- Directed by: V. Samudra
- Produced by: Srinivas Babu
- Starring: Priyamani; Krishnam Raju; R. Sarathkumar;
- Cinematography: Vasu
- Edited by: Nandamuri Hari
- Music by: Ravi Shankar; Chinna;
- Production company: OMICS Creations
- Release date: 8 November 2013;
- Country: India
- Language: Telugu

= Chandi (film) =

Chandi is a 2013 Indian Telugu film directed by V. Samudra starring Priyamani, Krishnam Raju, and R. Sarathkumar.

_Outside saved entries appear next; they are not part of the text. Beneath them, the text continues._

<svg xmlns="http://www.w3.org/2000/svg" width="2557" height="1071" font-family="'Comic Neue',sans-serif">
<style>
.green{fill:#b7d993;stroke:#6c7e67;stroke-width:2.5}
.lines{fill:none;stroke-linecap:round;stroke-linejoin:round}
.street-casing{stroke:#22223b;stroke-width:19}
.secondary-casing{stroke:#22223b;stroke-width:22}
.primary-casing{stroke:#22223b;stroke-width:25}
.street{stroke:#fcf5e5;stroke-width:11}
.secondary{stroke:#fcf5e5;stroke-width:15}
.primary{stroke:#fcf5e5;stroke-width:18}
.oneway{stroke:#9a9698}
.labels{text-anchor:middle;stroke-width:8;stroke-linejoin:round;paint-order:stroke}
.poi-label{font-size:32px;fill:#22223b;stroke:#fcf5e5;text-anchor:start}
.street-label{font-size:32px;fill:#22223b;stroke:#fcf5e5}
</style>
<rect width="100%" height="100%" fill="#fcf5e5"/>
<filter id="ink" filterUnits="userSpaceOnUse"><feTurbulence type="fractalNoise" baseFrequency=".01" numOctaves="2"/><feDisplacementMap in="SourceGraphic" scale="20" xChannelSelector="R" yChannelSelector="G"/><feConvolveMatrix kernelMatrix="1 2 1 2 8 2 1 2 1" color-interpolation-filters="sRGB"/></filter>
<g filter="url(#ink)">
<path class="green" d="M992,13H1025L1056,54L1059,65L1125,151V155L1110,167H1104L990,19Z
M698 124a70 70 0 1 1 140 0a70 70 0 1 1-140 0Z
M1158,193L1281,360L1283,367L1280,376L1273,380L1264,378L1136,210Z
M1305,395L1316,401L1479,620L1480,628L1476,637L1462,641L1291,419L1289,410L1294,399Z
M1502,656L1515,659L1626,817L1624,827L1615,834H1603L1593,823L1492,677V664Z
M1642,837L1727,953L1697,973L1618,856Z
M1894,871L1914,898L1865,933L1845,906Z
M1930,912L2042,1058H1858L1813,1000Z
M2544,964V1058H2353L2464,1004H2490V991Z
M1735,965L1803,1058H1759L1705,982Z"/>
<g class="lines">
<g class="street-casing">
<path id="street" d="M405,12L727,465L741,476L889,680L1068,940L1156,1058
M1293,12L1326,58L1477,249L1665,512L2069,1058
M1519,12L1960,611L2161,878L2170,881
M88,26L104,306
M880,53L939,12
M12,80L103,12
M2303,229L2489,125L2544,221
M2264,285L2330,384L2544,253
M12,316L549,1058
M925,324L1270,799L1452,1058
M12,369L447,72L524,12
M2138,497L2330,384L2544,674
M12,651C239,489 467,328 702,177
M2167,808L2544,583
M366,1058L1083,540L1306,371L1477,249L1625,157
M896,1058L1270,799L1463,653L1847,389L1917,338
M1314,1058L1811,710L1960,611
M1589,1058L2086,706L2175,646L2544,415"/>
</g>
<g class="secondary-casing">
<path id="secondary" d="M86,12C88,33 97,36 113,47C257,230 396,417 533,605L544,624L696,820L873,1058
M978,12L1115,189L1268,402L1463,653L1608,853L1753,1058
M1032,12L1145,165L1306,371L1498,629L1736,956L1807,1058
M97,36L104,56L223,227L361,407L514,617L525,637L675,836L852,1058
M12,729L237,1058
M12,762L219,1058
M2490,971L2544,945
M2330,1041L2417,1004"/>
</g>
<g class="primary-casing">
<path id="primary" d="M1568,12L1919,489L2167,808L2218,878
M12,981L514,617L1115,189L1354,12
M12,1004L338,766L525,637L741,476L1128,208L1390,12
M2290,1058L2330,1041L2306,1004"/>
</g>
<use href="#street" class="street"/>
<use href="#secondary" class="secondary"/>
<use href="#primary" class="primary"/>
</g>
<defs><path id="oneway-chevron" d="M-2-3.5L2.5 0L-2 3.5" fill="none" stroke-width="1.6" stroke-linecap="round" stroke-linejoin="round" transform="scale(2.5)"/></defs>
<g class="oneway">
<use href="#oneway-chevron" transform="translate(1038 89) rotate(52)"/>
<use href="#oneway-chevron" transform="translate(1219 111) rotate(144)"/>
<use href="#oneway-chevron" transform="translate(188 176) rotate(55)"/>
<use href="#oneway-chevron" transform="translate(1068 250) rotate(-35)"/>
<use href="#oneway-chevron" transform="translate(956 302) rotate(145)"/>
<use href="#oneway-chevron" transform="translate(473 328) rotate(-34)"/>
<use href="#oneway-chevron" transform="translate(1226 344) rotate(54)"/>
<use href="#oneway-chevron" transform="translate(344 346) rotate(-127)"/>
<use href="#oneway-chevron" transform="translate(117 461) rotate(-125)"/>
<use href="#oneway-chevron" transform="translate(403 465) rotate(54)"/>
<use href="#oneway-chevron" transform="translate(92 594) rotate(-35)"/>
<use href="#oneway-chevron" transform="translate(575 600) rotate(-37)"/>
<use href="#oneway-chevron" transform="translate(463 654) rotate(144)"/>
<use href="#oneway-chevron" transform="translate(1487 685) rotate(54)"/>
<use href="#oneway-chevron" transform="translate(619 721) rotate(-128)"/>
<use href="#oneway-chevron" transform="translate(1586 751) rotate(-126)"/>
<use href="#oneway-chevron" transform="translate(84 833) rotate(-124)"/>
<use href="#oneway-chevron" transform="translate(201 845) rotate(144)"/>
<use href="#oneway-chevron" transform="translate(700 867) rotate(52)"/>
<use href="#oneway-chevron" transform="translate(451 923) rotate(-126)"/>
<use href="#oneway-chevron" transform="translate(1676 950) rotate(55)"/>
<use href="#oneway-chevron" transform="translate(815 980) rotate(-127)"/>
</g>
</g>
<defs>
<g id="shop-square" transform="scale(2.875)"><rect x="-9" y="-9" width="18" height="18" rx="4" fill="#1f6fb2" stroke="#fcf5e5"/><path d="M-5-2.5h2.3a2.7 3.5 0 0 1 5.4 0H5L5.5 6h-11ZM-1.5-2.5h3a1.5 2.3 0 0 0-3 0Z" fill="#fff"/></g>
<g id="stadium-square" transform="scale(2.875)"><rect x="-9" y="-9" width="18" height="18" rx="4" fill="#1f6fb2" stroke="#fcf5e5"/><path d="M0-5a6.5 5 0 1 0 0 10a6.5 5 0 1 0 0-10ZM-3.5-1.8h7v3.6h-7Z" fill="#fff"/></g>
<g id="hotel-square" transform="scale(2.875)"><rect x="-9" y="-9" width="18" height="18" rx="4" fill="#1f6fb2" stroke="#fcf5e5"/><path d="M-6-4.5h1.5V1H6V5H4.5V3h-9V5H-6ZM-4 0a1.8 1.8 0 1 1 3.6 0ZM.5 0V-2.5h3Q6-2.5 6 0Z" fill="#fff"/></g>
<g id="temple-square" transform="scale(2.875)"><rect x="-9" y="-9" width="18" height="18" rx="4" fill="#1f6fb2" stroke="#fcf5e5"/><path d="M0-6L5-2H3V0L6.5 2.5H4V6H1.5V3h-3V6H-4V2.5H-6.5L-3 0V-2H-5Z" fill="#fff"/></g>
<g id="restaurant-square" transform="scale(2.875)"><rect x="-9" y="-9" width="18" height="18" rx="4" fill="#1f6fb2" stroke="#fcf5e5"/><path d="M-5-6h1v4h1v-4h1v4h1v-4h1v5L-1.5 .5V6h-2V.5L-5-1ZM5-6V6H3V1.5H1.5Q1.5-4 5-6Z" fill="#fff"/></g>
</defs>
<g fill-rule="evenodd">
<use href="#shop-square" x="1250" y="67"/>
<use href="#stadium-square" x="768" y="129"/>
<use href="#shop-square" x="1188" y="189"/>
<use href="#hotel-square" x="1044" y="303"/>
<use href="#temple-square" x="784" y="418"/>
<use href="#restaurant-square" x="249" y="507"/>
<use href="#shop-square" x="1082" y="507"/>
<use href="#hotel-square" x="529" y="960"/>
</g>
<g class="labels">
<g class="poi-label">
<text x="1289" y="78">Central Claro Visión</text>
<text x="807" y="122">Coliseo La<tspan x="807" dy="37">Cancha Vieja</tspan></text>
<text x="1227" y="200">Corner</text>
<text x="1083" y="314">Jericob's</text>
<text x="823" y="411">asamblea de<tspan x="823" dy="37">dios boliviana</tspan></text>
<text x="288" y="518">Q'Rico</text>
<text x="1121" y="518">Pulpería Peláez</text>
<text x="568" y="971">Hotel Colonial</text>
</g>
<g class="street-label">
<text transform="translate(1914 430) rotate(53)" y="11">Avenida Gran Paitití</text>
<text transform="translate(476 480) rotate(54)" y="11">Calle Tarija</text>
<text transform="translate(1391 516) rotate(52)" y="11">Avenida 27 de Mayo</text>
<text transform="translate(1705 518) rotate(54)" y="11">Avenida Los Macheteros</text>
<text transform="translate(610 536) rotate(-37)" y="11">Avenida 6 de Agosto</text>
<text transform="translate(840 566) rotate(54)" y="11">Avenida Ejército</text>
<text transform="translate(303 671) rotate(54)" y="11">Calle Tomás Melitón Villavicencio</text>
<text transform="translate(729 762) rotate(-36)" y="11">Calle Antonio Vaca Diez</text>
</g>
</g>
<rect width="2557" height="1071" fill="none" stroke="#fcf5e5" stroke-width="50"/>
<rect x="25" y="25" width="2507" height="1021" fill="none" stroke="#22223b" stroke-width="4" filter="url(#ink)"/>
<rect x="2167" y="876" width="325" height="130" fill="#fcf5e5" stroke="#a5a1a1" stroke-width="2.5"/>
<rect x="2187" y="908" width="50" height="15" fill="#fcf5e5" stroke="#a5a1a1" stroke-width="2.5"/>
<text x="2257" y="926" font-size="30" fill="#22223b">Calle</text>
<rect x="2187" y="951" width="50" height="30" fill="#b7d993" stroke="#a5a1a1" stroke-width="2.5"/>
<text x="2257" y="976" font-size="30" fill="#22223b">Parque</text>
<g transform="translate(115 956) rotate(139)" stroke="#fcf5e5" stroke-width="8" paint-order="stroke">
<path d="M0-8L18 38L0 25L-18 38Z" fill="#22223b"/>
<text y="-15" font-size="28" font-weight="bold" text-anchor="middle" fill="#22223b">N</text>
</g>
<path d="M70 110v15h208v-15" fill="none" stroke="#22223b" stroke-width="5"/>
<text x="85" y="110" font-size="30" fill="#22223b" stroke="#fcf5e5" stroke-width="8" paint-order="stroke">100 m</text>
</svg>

It is loosely based on the Hollywood movie The Long Kiss Goodnight, and was remade in Bhojpuri in 2015 as Durga starring Rani Chaterjee and in Bangladesh in 2016 as Rokto starring Pori Moni.

== Production ==
The film was formally launched on 31 January 2013, with principal photography commencing on 30 October 2012. Filming took place over eight months, primarily across Hyderabad, Rajamundry and Bangkok, Thailand.

==Soundtrack==

Track listing
| No. | Title | Lyrics | Singer(s) | Length |
|---|---|---|---|---|
| 1. | "Alluri Seetharama Raju" | Ramajogayya Sastry | Kailash Kher | 5:15 |
| 2. | "Ganga Ganga" | Ramajogayya Sastry | Harini | 4:52 |
| 3. | "A=Appla la unta" | Bhaskara Batla Ravi Kumar | Ramya NSK | 4:53 |
| 4. | "Chall Chall" | Chandrabose | Bhargavi Pillai | 4:11 |
| 5. | "Chandi Chandee" | Ramajogayya Sastry | Bhargavi Pillai | 3:59 |
| 6. | "Uure leduga" | Ramajogayya Sastry | Bhargavi Pillai | 2:53 |
| Total length: |  |  |  | 24:43 |

== Release and reception ==
The film was originally scheduled for release in the first week of October 2013, but was postponed due to political unrest in Andhra Pradesh and finally released on 8 November 2013.

A critic from The Times of India rated the film 1.5/5 stars and wrote, "It’s a tediously trashy film that falls short of being an assault on your senses. Everything about the movie is so sloppy that, five minutes into the movie you realise this one’s going to be a pain".